Your goal:
Identify every line in the material below that contains the word "Observed" with matching capitalization, and copy each of those lines.

─── Data shown ───

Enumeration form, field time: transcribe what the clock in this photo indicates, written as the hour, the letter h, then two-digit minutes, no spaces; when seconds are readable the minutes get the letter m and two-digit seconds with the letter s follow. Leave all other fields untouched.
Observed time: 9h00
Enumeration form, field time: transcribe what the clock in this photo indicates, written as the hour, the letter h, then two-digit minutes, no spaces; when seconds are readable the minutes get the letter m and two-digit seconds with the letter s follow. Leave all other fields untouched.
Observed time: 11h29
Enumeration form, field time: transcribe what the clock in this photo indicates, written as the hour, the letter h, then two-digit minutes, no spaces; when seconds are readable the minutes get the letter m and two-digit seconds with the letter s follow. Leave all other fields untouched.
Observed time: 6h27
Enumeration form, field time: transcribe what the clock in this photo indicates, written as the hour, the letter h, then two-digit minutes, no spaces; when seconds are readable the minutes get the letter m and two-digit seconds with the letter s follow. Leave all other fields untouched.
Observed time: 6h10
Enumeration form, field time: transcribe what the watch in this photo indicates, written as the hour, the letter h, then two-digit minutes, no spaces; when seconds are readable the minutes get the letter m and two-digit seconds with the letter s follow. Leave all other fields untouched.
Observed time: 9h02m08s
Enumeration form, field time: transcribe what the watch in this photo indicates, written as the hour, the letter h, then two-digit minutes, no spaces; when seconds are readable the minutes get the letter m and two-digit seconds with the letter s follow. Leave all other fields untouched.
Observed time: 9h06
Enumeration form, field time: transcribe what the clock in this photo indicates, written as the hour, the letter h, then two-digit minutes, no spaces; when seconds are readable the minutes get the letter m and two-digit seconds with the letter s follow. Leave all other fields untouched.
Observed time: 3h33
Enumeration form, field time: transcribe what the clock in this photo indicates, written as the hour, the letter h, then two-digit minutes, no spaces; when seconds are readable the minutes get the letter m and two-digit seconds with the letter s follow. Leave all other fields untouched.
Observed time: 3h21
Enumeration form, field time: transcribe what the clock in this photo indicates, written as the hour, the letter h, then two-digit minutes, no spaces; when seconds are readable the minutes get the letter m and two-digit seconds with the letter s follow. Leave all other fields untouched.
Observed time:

───

The answer:
Observed time: 9h00
Observed time: 11h29
Observed time: 6h27
Observed time: 6h10
Observed time: 9h02m08s
Observed time: 9h06
Observed time: 3h33
Observed time: 3h21
Observed time:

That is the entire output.